IW menuding, lemahnya penegakan hukum menunjukkan adanya pembiaran sistematis.
“Kalau Kapolda Kalbar serius, harus turun langsung ke lapangan. Kalau tidak, biar Mabes Polri yang ambil alih. Ini bukan lagi tambang liar — ini bisnis gelap terorganisir yang merusak lingkungan dan mencoreng wajah penegak hukum,” katanya dengan nada keras.

Kapuas di Ambang Kematian Ekologis

PETI bukan sekadar mencuri emas, tapi membunuh ekosistem Sungai Kapuas perlahan. Aktivitas penambangan menggunakan air raksa (merkuri) menyebabkan pencemaran berat.
Akibatnya:
Air Sungai Kapuas berubah warna dan beracun, 
Populasi ikan menurun drastis
Sungai dangkal akibat sedimentasi. 

Data lembaga lingkungan menyebut, merkuri bisa masuk ke rantai makanan manusia dan merusak otak anak-anak. “Kalau dibiarkan, Kapuas akan jadi sungai mati. Racun sudah menyebar, dan dampaknya akan terasa puluhan tahun,” ujar IW menambahkan.

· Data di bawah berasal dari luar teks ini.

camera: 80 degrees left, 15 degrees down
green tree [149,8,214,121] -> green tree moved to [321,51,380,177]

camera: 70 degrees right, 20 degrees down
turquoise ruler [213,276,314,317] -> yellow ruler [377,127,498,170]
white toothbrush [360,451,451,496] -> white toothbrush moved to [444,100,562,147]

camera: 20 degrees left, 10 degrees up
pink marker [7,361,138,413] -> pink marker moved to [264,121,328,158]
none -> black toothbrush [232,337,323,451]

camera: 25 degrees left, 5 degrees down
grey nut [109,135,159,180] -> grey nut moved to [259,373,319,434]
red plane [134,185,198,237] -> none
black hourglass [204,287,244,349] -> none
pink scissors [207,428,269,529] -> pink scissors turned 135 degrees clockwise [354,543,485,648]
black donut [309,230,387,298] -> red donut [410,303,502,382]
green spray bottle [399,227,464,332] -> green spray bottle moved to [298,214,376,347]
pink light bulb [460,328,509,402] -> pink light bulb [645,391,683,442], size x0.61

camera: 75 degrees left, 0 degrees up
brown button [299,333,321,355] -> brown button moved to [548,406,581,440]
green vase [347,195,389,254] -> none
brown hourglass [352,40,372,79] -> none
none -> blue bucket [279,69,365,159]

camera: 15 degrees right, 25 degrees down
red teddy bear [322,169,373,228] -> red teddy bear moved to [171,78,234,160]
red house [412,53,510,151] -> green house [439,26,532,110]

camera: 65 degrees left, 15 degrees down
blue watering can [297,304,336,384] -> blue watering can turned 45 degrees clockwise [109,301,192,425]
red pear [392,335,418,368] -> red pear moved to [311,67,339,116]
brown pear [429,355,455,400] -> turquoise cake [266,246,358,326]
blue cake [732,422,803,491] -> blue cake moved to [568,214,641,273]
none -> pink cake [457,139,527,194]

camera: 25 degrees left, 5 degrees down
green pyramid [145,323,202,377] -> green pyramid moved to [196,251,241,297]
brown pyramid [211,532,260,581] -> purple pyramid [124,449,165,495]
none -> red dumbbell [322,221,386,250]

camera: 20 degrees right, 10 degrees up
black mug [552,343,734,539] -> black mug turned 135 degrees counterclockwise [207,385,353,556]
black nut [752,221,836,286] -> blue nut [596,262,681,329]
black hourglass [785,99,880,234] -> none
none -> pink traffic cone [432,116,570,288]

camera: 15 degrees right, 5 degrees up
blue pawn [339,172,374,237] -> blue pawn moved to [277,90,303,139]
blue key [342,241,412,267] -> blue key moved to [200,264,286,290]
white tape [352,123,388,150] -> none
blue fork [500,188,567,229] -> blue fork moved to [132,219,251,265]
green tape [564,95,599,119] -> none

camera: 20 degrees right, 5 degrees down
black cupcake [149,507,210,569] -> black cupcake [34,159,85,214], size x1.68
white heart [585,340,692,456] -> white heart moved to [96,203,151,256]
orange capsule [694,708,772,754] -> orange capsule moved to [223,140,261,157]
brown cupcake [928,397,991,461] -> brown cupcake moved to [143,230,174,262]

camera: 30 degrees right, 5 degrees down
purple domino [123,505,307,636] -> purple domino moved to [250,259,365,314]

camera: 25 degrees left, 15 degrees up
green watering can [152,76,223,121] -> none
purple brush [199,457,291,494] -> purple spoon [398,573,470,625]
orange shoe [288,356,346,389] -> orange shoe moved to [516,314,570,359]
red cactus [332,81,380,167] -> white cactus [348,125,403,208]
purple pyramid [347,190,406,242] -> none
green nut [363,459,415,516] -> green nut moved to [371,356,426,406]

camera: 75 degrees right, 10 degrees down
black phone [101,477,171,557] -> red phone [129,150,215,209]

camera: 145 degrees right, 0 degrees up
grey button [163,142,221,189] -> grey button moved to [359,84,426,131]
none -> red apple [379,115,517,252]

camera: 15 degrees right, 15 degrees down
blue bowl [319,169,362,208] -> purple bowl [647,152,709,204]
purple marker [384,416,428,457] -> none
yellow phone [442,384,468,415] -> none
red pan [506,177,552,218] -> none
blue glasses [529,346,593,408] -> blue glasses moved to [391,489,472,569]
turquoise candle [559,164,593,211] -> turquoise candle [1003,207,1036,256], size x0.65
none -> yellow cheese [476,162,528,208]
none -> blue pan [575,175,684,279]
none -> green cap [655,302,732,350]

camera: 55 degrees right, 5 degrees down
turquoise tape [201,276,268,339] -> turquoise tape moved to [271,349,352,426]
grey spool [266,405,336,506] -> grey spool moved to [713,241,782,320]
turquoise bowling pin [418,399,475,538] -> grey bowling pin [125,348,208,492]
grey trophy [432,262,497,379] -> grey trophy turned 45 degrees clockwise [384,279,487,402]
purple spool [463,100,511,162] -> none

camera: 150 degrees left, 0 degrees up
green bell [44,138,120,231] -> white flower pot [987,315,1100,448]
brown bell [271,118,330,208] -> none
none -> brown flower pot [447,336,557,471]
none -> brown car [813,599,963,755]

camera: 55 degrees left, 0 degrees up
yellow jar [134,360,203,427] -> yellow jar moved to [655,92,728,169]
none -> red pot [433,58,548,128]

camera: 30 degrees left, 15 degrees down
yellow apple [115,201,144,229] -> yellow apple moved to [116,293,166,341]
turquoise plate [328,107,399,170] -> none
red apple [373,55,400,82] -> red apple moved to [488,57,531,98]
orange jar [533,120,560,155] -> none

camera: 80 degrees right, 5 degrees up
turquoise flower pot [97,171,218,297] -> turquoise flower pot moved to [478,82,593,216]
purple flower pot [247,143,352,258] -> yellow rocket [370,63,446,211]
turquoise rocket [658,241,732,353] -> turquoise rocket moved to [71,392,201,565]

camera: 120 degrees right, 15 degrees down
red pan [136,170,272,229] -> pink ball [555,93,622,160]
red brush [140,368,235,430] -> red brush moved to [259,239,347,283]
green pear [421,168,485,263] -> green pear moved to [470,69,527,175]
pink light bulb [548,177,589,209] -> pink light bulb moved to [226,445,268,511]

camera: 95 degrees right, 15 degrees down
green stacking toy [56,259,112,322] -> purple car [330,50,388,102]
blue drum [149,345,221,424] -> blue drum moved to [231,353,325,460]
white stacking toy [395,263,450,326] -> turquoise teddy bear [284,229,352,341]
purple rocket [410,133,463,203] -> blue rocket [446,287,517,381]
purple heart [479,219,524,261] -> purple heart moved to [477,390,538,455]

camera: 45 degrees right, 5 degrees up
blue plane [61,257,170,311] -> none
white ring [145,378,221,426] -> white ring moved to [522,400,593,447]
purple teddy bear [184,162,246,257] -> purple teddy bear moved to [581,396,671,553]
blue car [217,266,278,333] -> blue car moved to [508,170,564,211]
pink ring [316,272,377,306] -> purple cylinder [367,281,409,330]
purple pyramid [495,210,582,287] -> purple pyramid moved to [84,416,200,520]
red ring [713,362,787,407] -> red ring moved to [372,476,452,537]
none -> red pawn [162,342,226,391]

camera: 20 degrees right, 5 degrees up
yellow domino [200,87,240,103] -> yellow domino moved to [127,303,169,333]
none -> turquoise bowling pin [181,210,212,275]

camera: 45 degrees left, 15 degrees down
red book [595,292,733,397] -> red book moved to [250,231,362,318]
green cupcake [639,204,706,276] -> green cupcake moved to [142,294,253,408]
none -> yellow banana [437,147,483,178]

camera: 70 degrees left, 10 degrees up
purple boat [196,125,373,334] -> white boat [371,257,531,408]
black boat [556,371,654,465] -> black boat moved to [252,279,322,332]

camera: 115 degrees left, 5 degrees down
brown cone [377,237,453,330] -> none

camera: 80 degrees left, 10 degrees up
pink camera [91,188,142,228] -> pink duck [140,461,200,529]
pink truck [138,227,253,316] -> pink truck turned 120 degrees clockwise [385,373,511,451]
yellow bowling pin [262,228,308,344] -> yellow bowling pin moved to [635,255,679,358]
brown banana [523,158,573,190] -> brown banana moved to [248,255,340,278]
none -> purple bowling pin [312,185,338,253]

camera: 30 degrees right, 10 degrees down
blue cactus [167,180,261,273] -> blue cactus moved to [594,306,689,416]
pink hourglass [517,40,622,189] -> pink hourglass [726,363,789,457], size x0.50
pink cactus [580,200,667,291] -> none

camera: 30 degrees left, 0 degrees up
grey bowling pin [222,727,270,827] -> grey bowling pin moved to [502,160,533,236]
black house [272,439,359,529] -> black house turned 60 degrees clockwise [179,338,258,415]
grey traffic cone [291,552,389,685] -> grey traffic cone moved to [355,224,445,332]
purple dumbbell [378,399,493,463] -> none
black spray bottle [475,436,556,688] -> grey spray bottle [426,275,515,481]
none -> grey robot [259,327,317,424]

 Hukum Dilanggar, Aparat Diam

Aktivitas PETI jelas melanggar banyak aturan, di antaranya:

Pasal 158 UU No. 3 Tahun 2020 tentang Minerba:
Penjara 5 tahun dan denda Rp100 miliar bagi pelaku tambang tanpa izin.

Pasal 98 & 99 UU PPLH (UU No. 32/2009):
Pidana 10 tahun dan denda Rp10 miliar bagi pencemar lingkungan.

Pasal 12 huruf e UU Tipikor:
Aparat penerima setoran ilegal terancam 20 tahun penjara.

Namun hukum tampak hanya tegas di atas kertas. Di lapangan, suara mesin tambang lebih nyaring daripada suara keadilan.

Masyarakat Desak Mabes Polri Turun

Gelombang desakan kini semakin keras. Tokoh masyarakat dan adat meminta Kapolri dan Mabes Polri membentuk tim khusus untuk mengusut dugaan keterlibatan aparat daerah dalam pembiaran PETI.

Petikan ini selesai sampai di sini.